4. Potential Future Research Directions
N. Bonello, S. Chen, and L. Hanzo in [62] have offered a glimpse of six decades of research pertaining to LDPC codes as well as the more recent efforts concentrated on rateless coding. Ten years later, based on the improvement of LDPC code construction in recent ten years, this paper gives the following predictions:
• With the progress of electronic technology, the implementation of traditional LDPC code is no longer a difficult problem. However, due to the complexity of LDPC code structure, the current cost is still high, which limits its practicability. Therefore, how to simplify the algebraic structure of check matrix and how to improve coding and decoding algorithms are still the focus of future research (for more details can see [63]).
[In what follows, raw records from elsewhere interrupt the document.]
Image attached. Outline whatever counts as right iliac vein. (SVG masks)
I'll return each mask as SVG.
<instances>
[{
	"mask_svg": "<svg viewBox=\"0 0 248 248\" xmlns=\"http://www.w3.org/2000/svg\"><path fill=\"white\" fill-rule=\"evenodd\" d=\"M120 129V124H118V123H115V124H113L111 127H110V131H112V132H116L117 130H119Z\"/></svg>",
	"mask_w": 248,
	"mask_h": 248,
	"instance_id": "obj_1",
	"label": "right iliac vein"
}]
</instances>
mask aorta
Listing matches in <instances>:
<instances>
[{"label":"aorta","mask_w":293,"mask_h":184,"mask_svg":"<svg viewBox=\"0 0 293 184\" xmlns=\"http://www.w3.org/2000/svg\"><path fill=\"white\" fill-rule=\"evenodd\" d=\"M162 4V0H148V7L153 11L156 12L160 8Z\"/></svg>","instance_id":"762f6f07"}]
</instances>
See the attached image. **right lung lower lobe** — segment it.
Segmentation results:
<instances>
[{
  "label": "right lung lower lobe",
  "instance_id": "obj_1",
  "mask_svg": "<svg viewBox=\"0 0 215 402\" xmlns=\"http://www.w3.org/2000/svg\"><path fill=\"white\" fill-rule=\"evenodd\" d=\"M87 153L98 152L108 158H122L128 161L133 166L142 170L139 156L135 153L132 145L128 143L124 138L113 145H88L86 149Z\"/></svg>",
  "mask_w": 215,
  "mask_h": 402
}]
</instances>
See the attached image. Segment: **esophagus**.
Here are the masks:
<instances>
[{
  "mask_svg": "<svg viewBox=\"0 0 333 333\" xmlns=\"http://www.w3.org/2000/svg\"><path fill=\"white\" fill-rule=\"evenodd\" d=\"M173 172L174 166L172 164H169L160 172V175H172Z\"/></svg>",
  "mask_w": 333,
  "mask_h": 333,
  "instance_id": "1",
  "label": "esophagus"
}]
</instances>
• Many cryptologists have given many different versions of LDPC code in the research of the theory and application of quantum key distribution (like [64]). It can be seen that LDPC code still plays an indispensable and important role in the quantum era. Therefore, the application of LDPC code in the efficient implementation of quantum key distribution and other fields of quantum information is also an important field of future research.
5. Conclusion
In this study, we give the most mainstream and classical construction methods of regular LDPC and irregular LDPC, give examples of construction to make the construction methods more specific and easy to understand, and give our views on future research trends, hoping to promote the research in this field.